BEGIN EXTRACTED ENTRIES
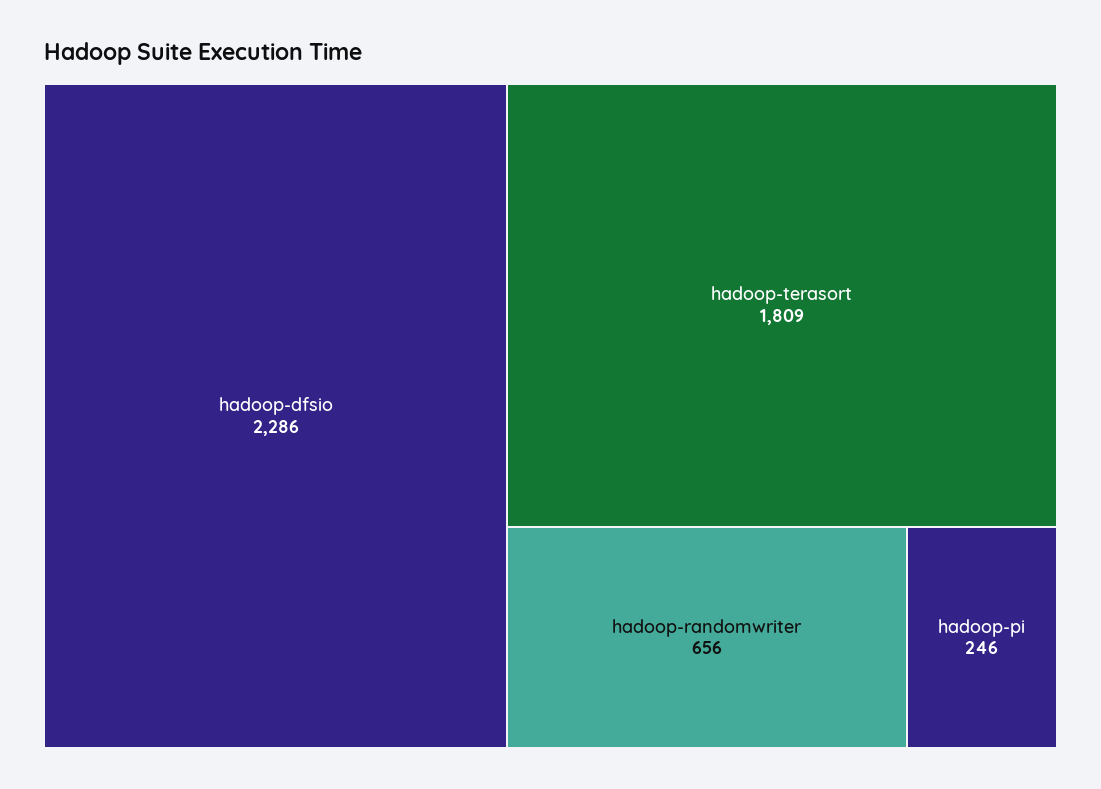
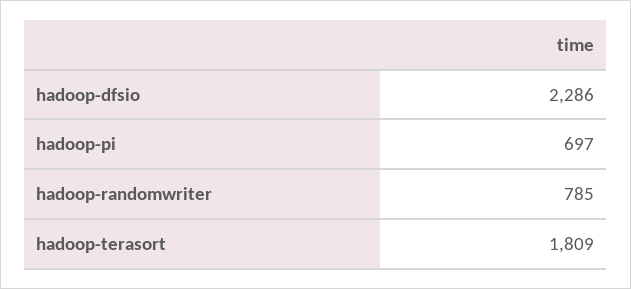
  {
    "hadoop-dfsio": 2286,
    "hadoop-terasort": 1809,
-   "hadoop-randomwriter": 656,
+   "hadoop-randomwriter": 785,
-   "hadoop-pi": 246
+   "hadoop-pi": 697
  }

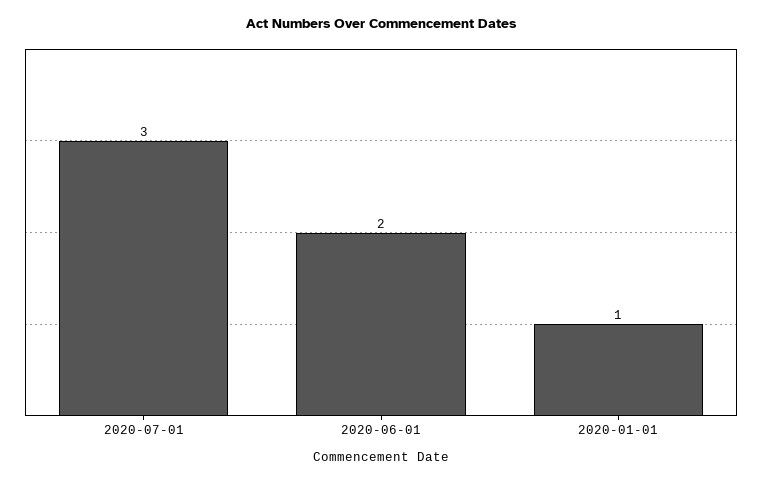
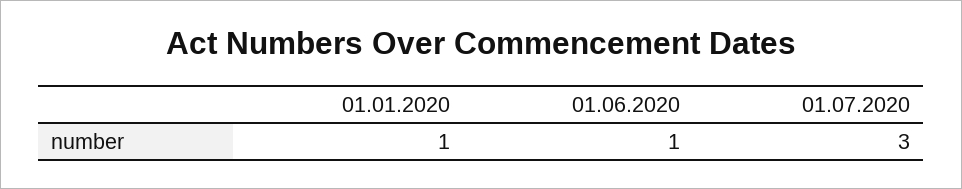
  {
    "2020-07-01": 3,
-   "2020-06-01": 2,
+   "2020-06-01": 1,
    "2020-01-01": 1
  }

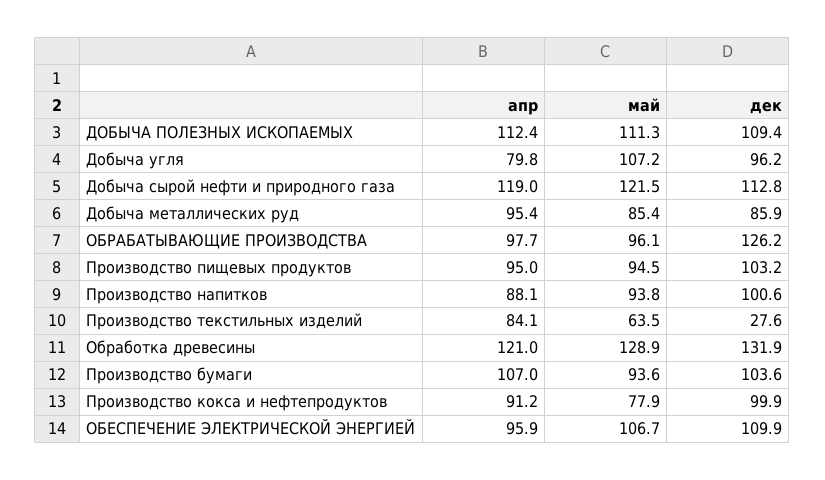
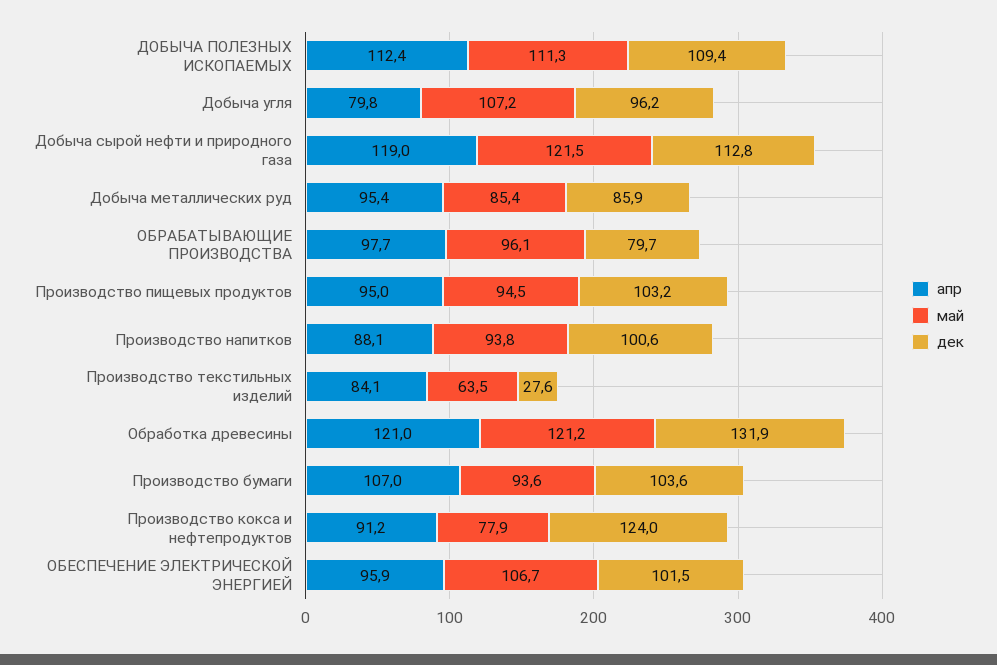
  {
    "апр": {
      "ДОБЫЧА ПОЛЕЗНЫХ ИСКОПАЕМЫХ": 112.4,
      "Добыча угля": 79.8,
      "Добыча сырой нефти и природного газа": 119,
      "Добыча металлических руд": 95.4,
      "ОБРАБАТЫВАЮЩИЕ ПРОИЗВОДСТВА": 97.7,
      "Производство пищевых продуктов": 95,
      "Производство напитков": 88.1,
      "Производство текстильных изделий": 84.1,
      "Обработка древесины": 121,
      "Производство бумаги": 107,
      "Производство кокса и нефтепродуктов": 91.2,
      "ОБЕСПЕЧЕНИЕ ЭЛЕКТРИЧЕСКОЙ ЭНЕРГИЕЙ": 95.9
    },
    "май": {
      "ДОБЫЧА ПОЛЕЗНЫХ ИСКОПАЕМЫХ": 111.3,
      "Добыча угля": 107.2,
      "Добыча сырой нефти и природного газа": 121.5,
      "Добыча металлических руд": 85.4,
      "ОБРАБАТЫВАЮЩИЕ ПРОИЗВОДСТВА": 96.1,
      "Производство пищевых продуктов": 94.5,
      "Производство напитков": 93.8,
      "Производство текстильных изделий": 63.5,
-     "Обработка древесины": 128.9,
+     "Обработка древесины": 121.2,
      "Производство бумаги": 93.6,
      "Производство кокса и нефтепродуктов": 77.9,
      "ОБЕСПЕЧЕНИЕ ЭЛЕКТРИЧЕСКОЙ ЭНЕРГИЕЙ": 106.7
    },
    "дек": {
      "ДОБЫЧА ПОЛЕЗНЫХ ИСКОПАЕМЫХ": 109.4,
      "Добыча угля": 96.2,
      "Добыча сырой нефти и природного газа": 112.8,
      "Добыча металлических руд": 85.9,
-     "ОБРАБАТЫВАЮЩИЕ ПРОИЗВОДСТВА": 126.2,
+     "ОБРАБАТЫВАЮЩИЕ ПРОИЗВОДСТВА": 79.7,
      "Производство пищевых продуктов": 103.2,
      "Производство напитков": 100.6,
      "Производство текстильных изделий": 27.6,
      "Обработка древесины": 131.9,
      "Производство бумаги": 103.6,
-     "Производство кокса и нефтепродуктов": 99.9,
+     "Производство кокса и нефтепродуктов": 124,
-     "ОБЕСПЕЧЕНИЕ ЭЛЕКТРИЧЕСКОЙ ЭНЕРГИЕЙ": 109.9
+     "ОБЕСПЕЧЕНИЕ ЭЛЕКТРИЧЕСКОЙ ЭНЕРГИЕЙ": 101.5
    }
  }

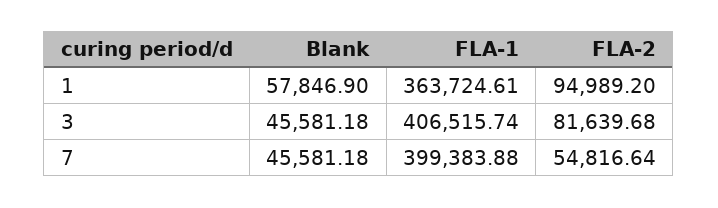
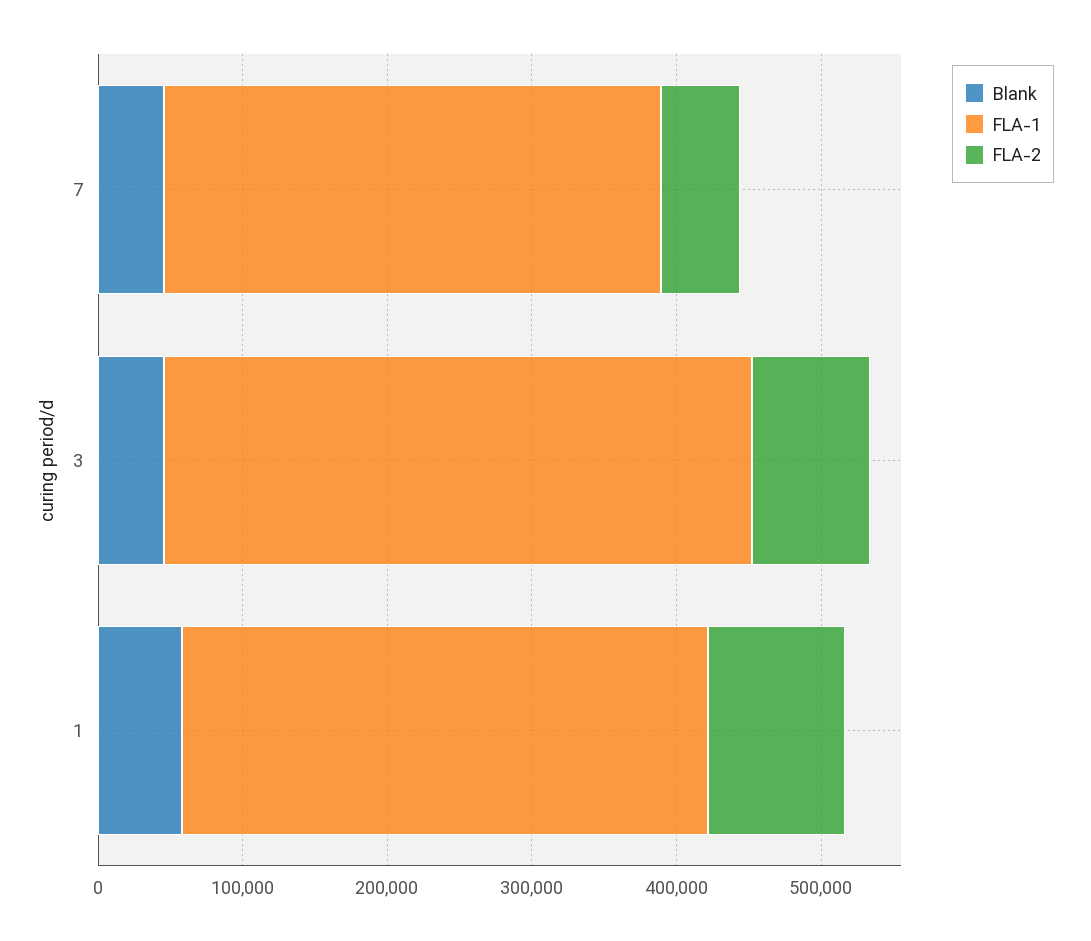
  {
    "Blank": {
      "1": 57846.9,
      "3": 45581.18,
      "7": 45581.18
    },
    "FLA-1": {
      "1": 363724.61,
      "3": 406515.74,
-     "7": 399383.88
+     "7": 340000
    },
    "FLA-2": {
      "1": 94989.2,
      "3": 81639.68,
      "7": 54816.64
    }
  }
END EXTRACTED ENTRIES
WHAT IS REQUIRED →
Identify all lines in the records above with the word "ЭНЕРГИЕЙ".

EXERCISE OUTPUT →
      "ОБЕСПЕЧЕНИЕ ЭЛЕКТРИЧЕСКОЙ ЭНЕРГИЕЙ": 95.9
      "ОБЕСПЕЧЕНИЕ ЭЛЕКТРИЧЕСКОЙ ЭНЕРГИЕЙ": 106.7
-     "ОБЕСПЕЧЕНИЕ ЭЛЕКТРИЧЕСКОЙ ЭНЕРГИЕЙ": 109.9
+     "ОБЕСПЕЧЕНИЕ ЭЛЕКТРИЧЕСКОЙ ЭНЕРГИЕЙ": 101.5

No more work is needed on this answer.